I think explicit GC may help you. Run collectgarbage() after saving model, and restart training.

FabbyD commented 7 years ago

Doing weights = savedWeights won't load your model. It will simply overwrite your variable called weights and your model will stay unchanged. You might want to do weights:copy(savedWeights) instead. Also, be careful with model:getParameters(), it should only be called once during training as suggested in the doc (it seems like you're calling it everytime you save).

joeyhng commented 7 years ago

Note that the mean and std statistics in BatchNormalization modules are not saved in your method.

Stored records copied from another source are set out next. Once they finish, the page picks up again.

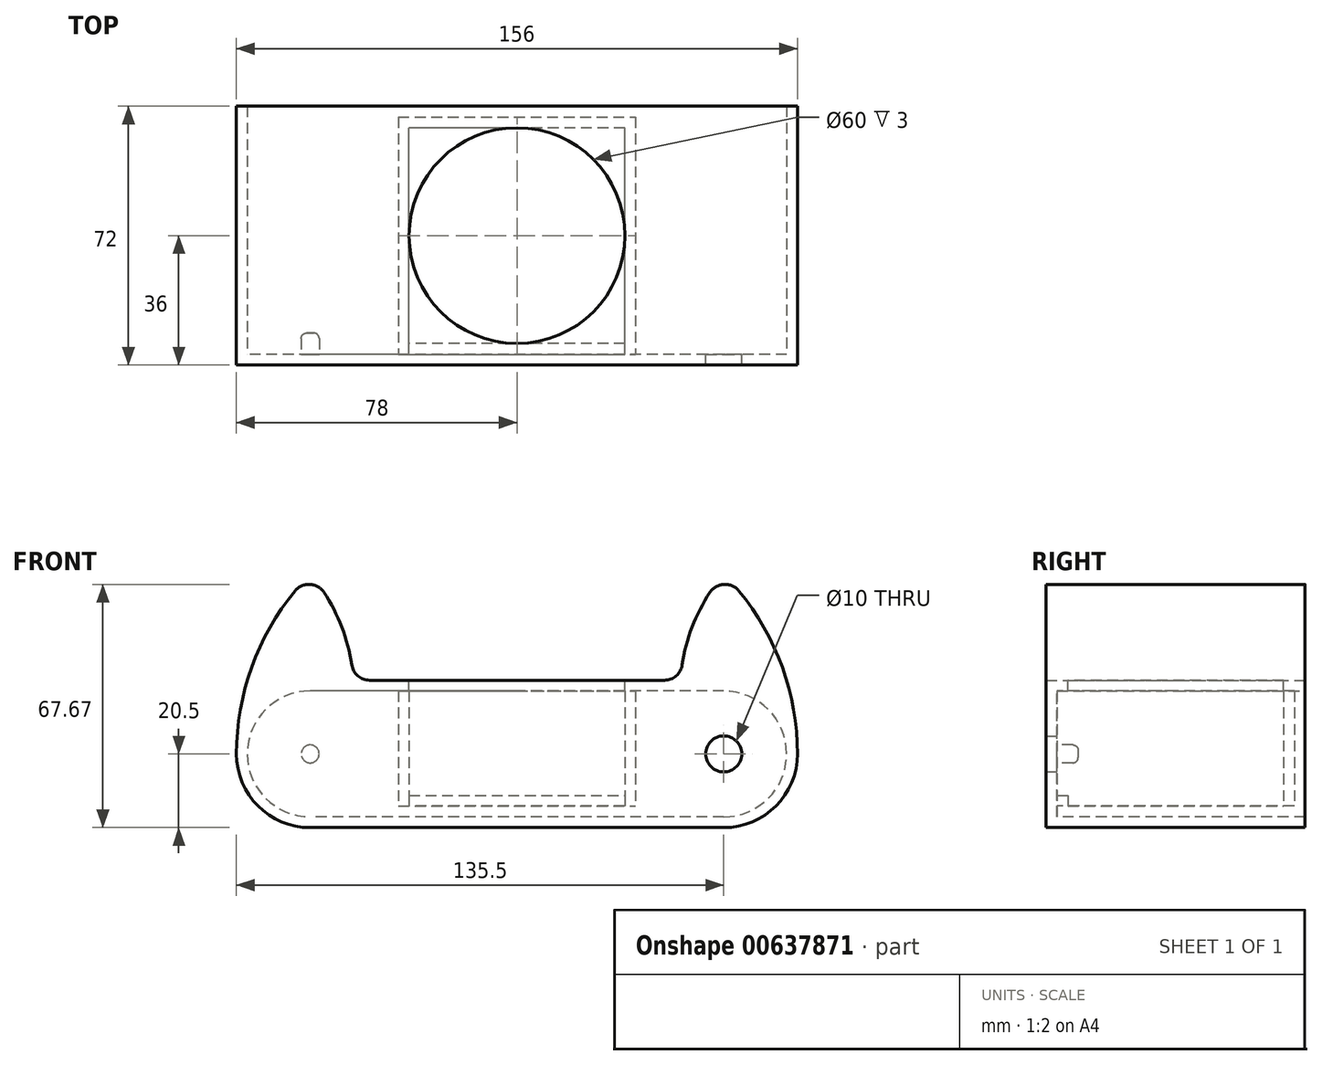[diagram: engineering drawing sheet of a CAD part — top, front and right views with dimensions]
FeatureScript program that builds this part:
annotation { "Feature Type Name" : "Feature", "Feature Type Description" : "" }
export const myFeature = defineFeature(function(context is Context, id is Id, definition is map)
    precondition{}
    {
        {
            var Q0;
            Q0=qCreatedBy(makeId("Front.planeOp"),FACE);
            var sketch = newSketch(context, id + "F0", { "sketchPlane" : qUnion([Q0])});
            skLineSegment(sketch, "E0.bottom", {"start": v(57.5, 17.5) * mm, "end": v(-57.5, 17.5) * mm});
            skLineSegment(sketch, "E0.top", {"start": v(57.5, -17.5) * mm, "end": v(-57.5, -17.5) * mm});
            skPoint(sketch, "E0.middle", {"position": v(0, 0) * mm});
            skArc(sketch, "E1", {"start": v(-57.5, 17.5) * mm, "mid": v(-75, 0) * mm, "end": v(-57.5, -17.5) * mm});
            skArc(sketch, "E2", {"start": v(57.5, -17.5) * mm, "mid": v(75, 0) * mm, "end": v(57.5, 17.5) * mm});
            skCircle(sketch, "E3", {"center": v(57.5, 0) * mm, "radius": 5 * mm});
            skSolve(sketch);
        }
        {
            var Q0;
            Q0 = qSketchRegion(id + "F0", true);
            extrude(context, id + "F1", {"entities" : qUnion([Q0]), "depth" : 3 * mm, "offsetDistance" : 25 * mm});
        }
        {
            var Q0;
            Q0=makeQuery(id+"F1.opExtrude","CAP_FACE",FACE,{"disambiguationData":[OSD([sQuery(id+"F0.wireOp",EDGE,"E0.bottom"),sQuery(id+"F0.wireOp",EDGE,"E0.top"),sQuery(id+"F0.wireOp",EDGE,"E1"),sQuery(id+"F0.wireOp",EDGE,"E2"),sQuery(id+"F0.wireOp",EDGE,"E3")])],"isStart":true});
            var sketch = newSketch(context, id + "F2", { "sketchPlane" : qUnion([Q0])});
            skLineSegment(sketch, "E4.bottom", {"start": v(33, -11.5) * mm, "end": v(-33, -11.5) * mm});
            skLineSegment(sketch, "E4.top", {"start": v(33, -14.5) * mm, "end": v(-33, -14.5) * mm});
            skLineSegment(sketch, "E4.left", {"start": v(33, -11.5) * mm, "end": v(33, -14.5) * mm});
            skLineSegment(sketch, "E4.right", {"start": v(-33, -11.5) * mm, "end": v(-33, -14.5) * mm});
            skPoint(sketch, "E4.middle", {"position": v(0, -13) * mm});
            skSolve(sketch);
        }
        {
            var Q0;
            Q0 = qSketchRegion(id + "F2", true);
            extrude(context, id + "F3", {"entities" : qUnion([Q0]), "operationType" : NewBodyOperationType.ADD, "depth" : 66 * mm, "offsetDistance" : 25 * mm});
        }
        {
            var Q0;
            Q0=makeQuery(id+"F3.opExtrude","SWEPT_FACE",FACE,{"disambiguationData":[OSD([sQuery(id+"F2.wireOp",EDGE,"E4.top")])]});
            var sketch = newSketch(context, id + "F4", { "sketchPlane" : qUnion([Q0])});
            skLineSegment(sketch, "E5", {"start": v(0, 0) * mm, "end": v(0, -66) * mm, "construction": true});
            skLineSegment(sketch, "E6.bottom", {"start": v(30, -3) * mm, "end": v(-30, -3) * mm});
            skLineSegment(sketch, "E6.top", {"start": v(30, -63) * mm, "end": v(-30, -63) * mm});
            skLineSegment(sketch, "E6.left", {"start": v(30, -3) * mm, "end": v(30, -63) * mm});
            skLineSegment(sketch, "E6.right", {"start": v(-30, -3) * mm, "end": v(-30, -63) * mm});
            skPoint(sketch, "E6.middle", {"position": v(0, -33) * mm});
            skSolve(sketch);
        }
        {
            var Q0;
            Q0 = qSketchRegion(id + "F4", true);
            extrude(context, id + "F5", {"entities" : qUnion([Q0]), "operationType" : NewBodyOperationType.REMOVE, "oppositeDirection" : true, "depth" : 25 * mm, "offsetDistance" : 25 * mm});
        }
        {
            var Q0;
            Q0=makeQuery(id+"F1.opExtrude","CAP_FACE",FACE,{"disambiguationData":[OSD([sQuery(id+"F0.wireOp",EDGE,"E0.bottom"),sQuery(id+"F0.wireOp",EDGE,"E0.top"),sQuery(id+"F0.wireOp",EDGE,"E1"),sQuery(id+"F0.wireOp",EDGE,"E2"),sQuery(id+"F0.wireOp",EDGE,"E3")])],"isStart":true});
            var sketch = newSketch(context, id + "F6", { "sketchPlane" : qUnion([Q0])});
            skLineSegment(sketch, "E7", {"start": v(57.5, 17.5) * mm, "end": v(57.5, -17.5) * mm, "construction": true});
            skCircle(sketch, "E8", {"center": v(57.5, 0) * mm, "radius": 2.5 * mm});
            skSolve(sketch);
        }
        {
            var Q0;
            Q0 = qSketchRegion(id + "F6", true);
            extrude(context, id + "F7", {"entities" : qUnion([Q0]), "operationType" : NewBodyOperationType.ADD, "depth" : 5.9 * mm, "offsetDistance" : 25 * mm});
        }
        {
            var Q0;
            Q0=makeQuery(id+"F7.opExtrude","CAP_EDGE",EDGE,{"disambiguationData":[OSD([sQuery(id+"F6.wireOp",EDGE,"E8")])],"isStart":false});
            fillet(context, id + "F8", {"entities" : qUnion([Q0]), "radius" : 1.5 * mm, "tangentPropagation" : true, "allowEdgeOverflow" : false});
        }
        {
            var Q0;
            Q0=makeQuery(id+"F1.opExtrude","CAP_FACE",FACE,{"disambiguationData":[OSD([sQuery(id+"F0.wireOp",EDGE,"E0.bottom"),sQuery(id+"F0.wireOp",EDGE,"E0.top"),sQuery(id+"F0.wireOp",EDGE,"E1"),sQuery(id+"F0.wireOp",EDGE,"E2"),sQuery(id+"F0.wireOp",EDGE,"E3")])],"isStart":true});
            var sketch = newSketch(context, id + "F9", { "sketchPlane" : qUnion([Q0])});
            skLineSegment(sketch, "E9", {"start": v(75, 0) * mm, "end": v(78, 0) * mm});
            skLineSegment(sketch, "E10", {"start": v(-75, 0) * mm, "end": v(-78, 0) * mm});
            skLineSegment(sketch, "E11", {"start": v(-57.5, -17.5) * mm, "end": v(-57.5, -20.5) * mm});
            skLineSegment(sketch, "E12", {"start": v(57.5, -17.5) * mm, "end": v(57.5, -20.5) * mm});
            skArc(sketch, "E13", {"start": v(-75, 0) * mm, "mid": v(-69.87, -12.37) * mm, "end": v(-57.5, -17.5) * mm});
            skArc(sketch, "E14", {"start": v(57.5, -17.5) * mm, "mid": v(69.87, -12.37) * mm, "end": v(75, 0) * mm});
            skArc(sketch, "E15", {"start": v(57.5, -20.5) * mm, "mid": v(72, -14.5) * mm, "end": v(78, 0) * mm});
            skArc(sketch, "E16", {"start": v(-78, 0) * mm, "mid": v(-72, -14.5) * mm, "end": v(-57.5, -20.5) * mm});
            skLineSegment(sketch, "E17", {"start": v(-57.5, -20.5) * mm, "end": v(57.5, -20.5) * mm});
            skLineSegment(sketch, "E18", {"start": v(57.5, -17.5) * mm, "end": v(-57.5, -17.5) * mm});
            skSolve(sketch);
        }
        {
            var Q0;
            Q0 = qSketchRegion(id + "F9", true);
            extrude(context, id + "F10", {"entities" : qUnion([Q0]), "operationType" : NewBodyOperationType.ADD, "depth" : 69 * mm, "offsetDistance" : 25 * mm, "hasSecondDirection" : true, "secondDirectionOppositeDirection" : true, "secondDirectionDepth" : 3 * mm});
        }
        {
            var Q0;
            Q0=makeQuery(id+"F3.opExtrude","SWEPT_FACE",FACE,{"disambiguationData":[OSD([sQuery(id+"F2.wireOp",EDGE,"E4.bottom")])]});
            var sketch = newSketch(context, id + "F11", { "sketchPlane" : qUnion([Q0])});
            skLineSegment(sketch, "E19.bottom", {"start": v(-33, 66) * mm, "end": v(33, 66) * mm});
            skLineSegment(sketch, "E19.top", {"start": v(-33, 63) * mm, "end": v(33, 63) * mm});
            skLineSegment(sketch, "E19.left", {"start": v(-33, 66) * mm, "end": v(-33, 63) * mm});
            skLineSegment(sketch, "E19.right", {"start": v(33, 66) * mm, "end": v(33, 63) * mm});
            skSolve(sketch);
        }
        {
            var Q0;
            Q0 = qSketchRegion(id + "F11", true);
            extrude(context, id + "F12", {"entities" : qUnion([Q0]), "operationType" : NewBodyOperationType.ADD, "depth" : 29 * mm, "offsetDistance" : 25 * mm});
        }
        {
            var Q0;
            Q0=makeQuery(id+"F3.opExtrude","SWEPT_FACE",FACE,{"disambiguationData":[OSD([sQuery(id+"F2.wireOp",EDGE,"E4.bottom")])]});
            var sketch = newSketch(context, id + "F13", { "sketchPlane" : qUnion([Q0])});
            skLineSegment(sketch, "E20.bottom", {"start": v(-33, 0) * mm, "end": v(-30, 0) * mm});
            skLineSegment(sketch, "E20.top", {"start": v(-33, 63) * mm, "end": v(-30, 63) * mm});
            skLineSegment(sketch, "E20.left", {"start": v(-33, 0) * mm, "end": v(-33, 63) * mm});
            skLineSegment(sketch, "E20.right", {"start": v(-30, 0) * mm, "end": v(-30, 63) * mm});
            skLineSegment(sketch, "E21.bottom", {"start": v(33, 0) * mm, "end": v(30, 0) * mm});
            skLineSegment(sketch, "E21.top", {"start": v(33, 63) * mm, "end": v(30, 63) * mm});
            skLineSegment(sketch, "E21.left", {"start": v(33, 0) * mm, "end": v(33, 63) * mm});
            skLineSegment(sketch, "E21.right", {"start": v(30, 0) * mm, "end": v(30, 63) * mm});
            skSolve(sketch);
        }
        {
            var Q0;
            Q0 = qSketchRegion(id + "F13", true);
            extrude(context, id + "F14", {"entities" : qUnion([Q0]), "operationType" : NewBodyOperationType.ADD, "depth" : 29 * mm, "offsetDistance" : 25 * mm});
        }
        {
            var Q0;
            Q0=makeQuery(id+"F10.opExtrude","CAP_FACE",FACE,{"disambiguationData":[OSD([sQuery(id+"F9.wireOp",EDGE,"E9"),sQuery(id+"F9.wireOp",EDGE,"E10"),sQuery(id+"F9.wireOp",EDGE,"E13"),sQuery(id+"F9.wireOp",EDGE,"E14"),sQuery(id+"F9.wireOp",EDGE,"E15"),sQuery(id+"F9.wireOp",EDGE,"E16"),sQuery(id+"F9.wireOp",EDGE,"E17"),sQuery(id+"F9.wireOp",EDGE,"E18")])],"isStart":false});
            var sketch = newSketch(context, id + "F15", { "sketchPlane" : qUnion([Q0])});
            skLineSegment(sketch, "E22.bottom", {"start": v(57.5, 17.5) * mm, "end": v(-57.5, 17.5) * mm, "construction": true});
            skLineSegment(sketch, "E22.top", {"start": v(57.5, 17.5) * mm, "end": v(-57.5, 17.5) * mm, "construction": true});
            skLineSegment(sketch, "E22.left", {"start": v(57.5, 17.5) * mm, "end": v(57.5, 17.5) * mm});
            skLineSegment(sketch, "E22.right", {"start": v(-57.5, 17.5) * mm, "end": v(-57.5, 17.5) * mm});
            skPoint(sketch, "E22.middle", {"position": v(0, 17.5) * mm});
            skArc(sketch, "E23", {"start": v(-57.5, 17.5) * mm, "mid": v(-69.87, 12.37) * mm, "end": v(-75, 0) * mm});
            skArc(sketch, "E24", {"start": v(75, 0) * mm, "mid": v(69.87, 12.37) * mm, "end": v(57.5, 17.5) * mm});
            skLineSegment(sketch, "E25", {"start": v(-57.5, 17.5) * mm, "end": v(57.5, 17.5) * mm});
            skLineSegment(sketch, "E26.bottom", {"start": v(-78, 0) * mm, "end": v(-45.5, 0) * mm, "construction": true});
            skLineSegment(sketch, "E26.top", {"start": v(-78, 50) * mm, "end": v(-45.5, 50) * mm, "construction": true});
            skLineSegment(sketch, "E26.left", {"start": v(-78, 0) * mm, "end": v(-78, 50) * mm, "construction": true});
            skLineSegment(sketch, "E26.right", {"start": v(-45.5, 0) * mm, "end": v(-45.5, 50) * mm, "construction": true});
            skLineSegment(sketch, "E27.bottom", {"start": v(78, 0) * mm, "end": v(45.5, 0) * mm, "construction": true});
            skLineSegment(sketch, "E27.top", {"start": v(78, 50) * mm, "end": v(45.5, 50) * mm, "construction": true});
            skLineSegment(sketch, "E27.left", {"start": v(78, 0) * mm, "end": v(78, 50) * mm, "construction": true});
            skLineSegment(sketch, "E27.right", {"start": v(45.5, 0) * mm, "end": v(45.5, 50) * mm, "construction": true});
            skLineSegment(sketch, "E28", {"start": v(-45.5, 20.5) * mm, "end": v(45.5, 20.5) * mm});
            skPoint(sketch, "E28.endSnap0", {"position": v(45.5, 25) * mm});
            skArc(sketch, "E29", {"start": v(-57.5, 50) * mm, "mid": v(-72.68, 27.02) * mm, "end": v(-78, 0) * mm});
            skArc(sketch, "E30", {"start": v(-45.5, 20.5) * mm, "mid": v(-49.09, 36.23) * mm, "end": v(-57.5, 50) * mm});
            skArc(sketch, "E31", {"start": v(78, 0) * mm, "mid": v(72.68, 27.02) * mm, "end": v(57.5, 50) * mm});
            skArc(sketch, "E32", {"start": v(57.5, 50) * mm, "mid": v(49.09, 36.23) * mm, "end": v(45.5, 20.5) * mm});
            skLineSegment(sketch, "E33", {"start": v(78, 0) * mm, "end": v(75, 0) * mm});
            skLineSegment(sketch, "E34", {"start": v(-75, 0) * mm, "end": v(-78, 0) * mm});
            skSolve(sketch);
        }
        {
            var Q0;
            Q0 = qSketchRegion(id + "F15", true);
            extrude(context, id + "F16", {"entities" : qUnion([Q0]), "operationType" : NewBodyOperationType.ADD, "oppositeDirection" : true, "depth" : 72 * mm, "offsetDistance" : 25 * mm});
        }
        {
            var Q0;
            Q0=makeQuery(id+"F16.opExtrude","SWEPT_EDGE",EDGE,{"disambiguationData":[OSD([sQuery(id+"F15.wireOp",EDGE,"E29"),sQuery(id+"F15.wireOp",EDGE,"E30")])]});
            var Q1;
            Q1=makeQuery(id+"F16.opExtrude","SWEPT_EDGE",EDGE,{"disambiguationData":[OSD([sQuery(id+"F15.wireOp",EDGE,"E31"),sQuery(id+"F15.wireOp",EDGE,"E32")])]});
            var Q2;
            Q2=makeQuery(id+"F16.opExtrude","SWEPT_EDGE",EDGE,{"disambiguationData":[OSD([sQuery(id+"F15.wireOp",EDGE,"E28"),sQuery(id+"F15.wireOp",EDGE,"E32")])]});
            var Q3;
            Q3=makeQuery(id+"F16.opExtrude","SWEPT_EDGE",EDGE,{"disambiguationData":[OSD([sQuery(id+"F15.wireOp",EDGE,"E28"),sQuery(id+"F15.wireOp",EDGE,"E30")])]});
            fillet(context, id + "F17", {"entities" : qUnion([Q0, Q1, Q2, Q3]), "radius" : 5 * mm, "tangentPropagation" : true, "allowEdgeOverflow" : false});
        }
        {
            var Q0;
            Q0=makeQuery(id+"F16.opExtrude","SWEPT_FACE",FACE,{"disambiguationData":[OSD([sQuery(id+"F15.wireOp",EDGE,"E28")])]});
            var sketch = newSketch(context, id + "F18", { "sketchPlane" : qUnion([Q0])});
            skLineSegment(sketch, "E35", {"start": v(0, 69) * mm, "end": v(0, -3) * mm, "construction": true});
            skCircle(sketch, "E36", {"center": v(0, 33) * mm, "radius": 30 * mm});
            skSolve(sketch);
        }
        {
            var Q0;
            Q0 = qSketchRegion(id + "F18", true);
            extrude(context, id + "F19", {"entities" : qUnion([Q0]), "operationType" : NewBodyOperationType.REMOVE, "oppositeDirection" : true, "depth" : 25 * mm, "offsetDistance" : 25 * mm});
        }
    });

tradie commented 7 years ago

The only simple and fast way I found was just copying the weights to a memory-mapped file:

torch.Storage("weights.bin",true,w:size(1)):copy(w:storage())

Then I make a copy of the optimizer state without the tensors in it, save it with torch.save(), then I save the state tensors (e.g. m, v, and denom for adam) just like I did it with the weights. (I haven't used batch normalization with it, so that may need some more stuff to be saved.)

It's very fast, it doesn't waste memory, and it's a bother it's not already available as something built-in.